= Robert Denoon Cumming =

American historian and philosopher

Robert Denoon Cumming (October 27, 1916 – 25 August 2004) was a Canadian-American philosopher and historian of twentieth-century Continental philosophy, especially phenomenology. He taught at Columbia University from 1948 to 1985, when he retired as Frederick E. Woodbridge professor emeritus of philosophy.

==Life==
Born in Cape Breton Island, Nova Scotia, Cumming grew up in Bangor, Maine. He graduated from Harvard University in 1938 with an A.B. in classics, summa cum laude, and was elected to Phi Beta Kappa. He then studied at New College, Oxford, as a Rhodes Scholar. During World War II he served in U.S. military intelligence, liaising with the Free French Forces and earning the French Croix de Guerre, the Legion of Merit, and the Purple Heart.

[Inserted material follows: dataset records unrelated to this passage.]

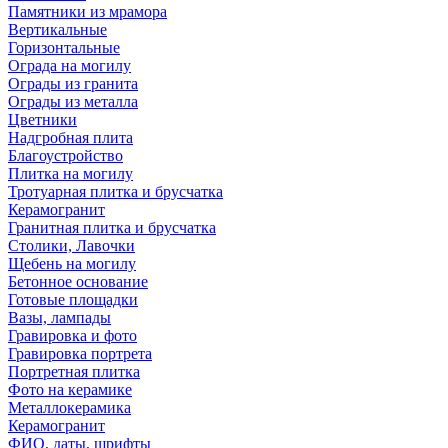
Памятники из мрамора
Вертикальные
Горизонтальные
Ограда на могилу
Ограды из гранита
Ограды из металла
Цветники
Надгробная плита
Благоустройство
Плитка на могилу
Тротуарная плитка и брусчатка
Керамогранит
Гранитная плитка и брусчатка
Столики, Лавочки
Щебень на могилу
Бетонное основание
Готовые площадки
Вазы, лампады
Гравировка и фото
Гравировка портрета
Портретная плитка
Фото на керамике
Металлокерамика
Керамогранит
ФИО, даты, шрифты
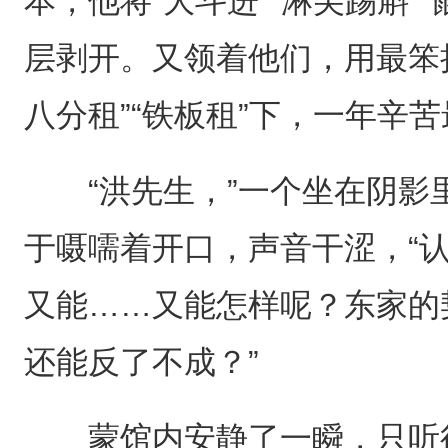
本，他将“大斗进”“淋尖踢斛”
层剥开。又领着他们，用最笨
八分租”“铁板租”下，一年辛
“洪先生，”一个坐在阴影
于嗫嚅着开口，声音干涩，“
又能……又能怎样呢？东家的
还能反了不成？”
蒙馆内安静了一瞬，只听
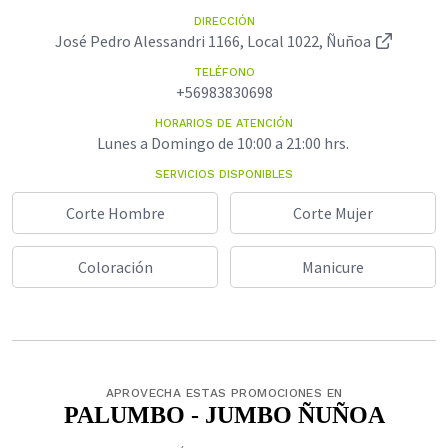
DIRECCIÓN
José Pedro Alessandri 1166, Local 1022, Ñuñoa
TELÉFONO
+56983830698
HORARIOS DE ATENCIÓN
Lunes a Domingo de 10:00 a 21:00 hrs.
SERVICIOS DISPONIBLES
Corte Hombre
Corte Mujer
Coloración
Manicure
APROVECHA ESTAS PROMOCIONES EN
PALUMBO - JUMBO ÑUÑOA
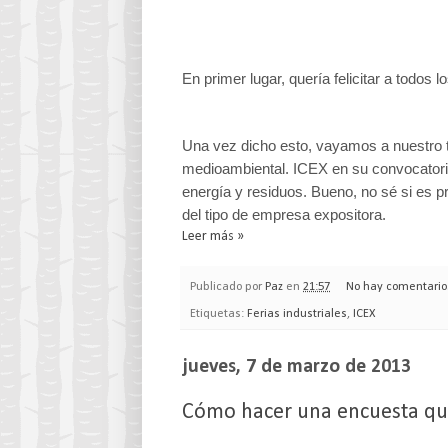
En primer lugar, quería felicitar a todo
Una vez dicho esto, vayamos a nuestro 
medioambiental. ICEX en su convocatoria 
energía y residuos. Bueno, no sé si es pr
del tipo de empresa expositora.
Leer más »
Publicado por
Paz
en
21:57
No hay comentario
Etiquetas:
Ferias industriales
,
ICEX
jueves, 7 de marzo de 2013
Cómo hacer una encuesta que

After the war he studied at the Sorbonne, gaining his PhD in philosophy from the University of Chicago in 1950 under the supervision of Richard McKeon. Appointed instructor at Columbia University in 1948, he stayed at the university until his retirement in 1985. He was chairman of the Columbia philosophy department from 1961 to 1964.

==Works==
- (revised tr., with intro.) Euthyphro, Apology, and Crito, and the death scene from Phaedo by Plato. 1948.
- (ed. with intro.) The philosophy of Jean-Paul Sartre by Jean-Paul Sartre. 1965
- Human Nature and History; a study of the development of liberal political thought, 1969.
- Starting Point: an introduction to the dialectic of existence, 1979.
- Phenomenology and Deconstruction: The dream is over, 1991.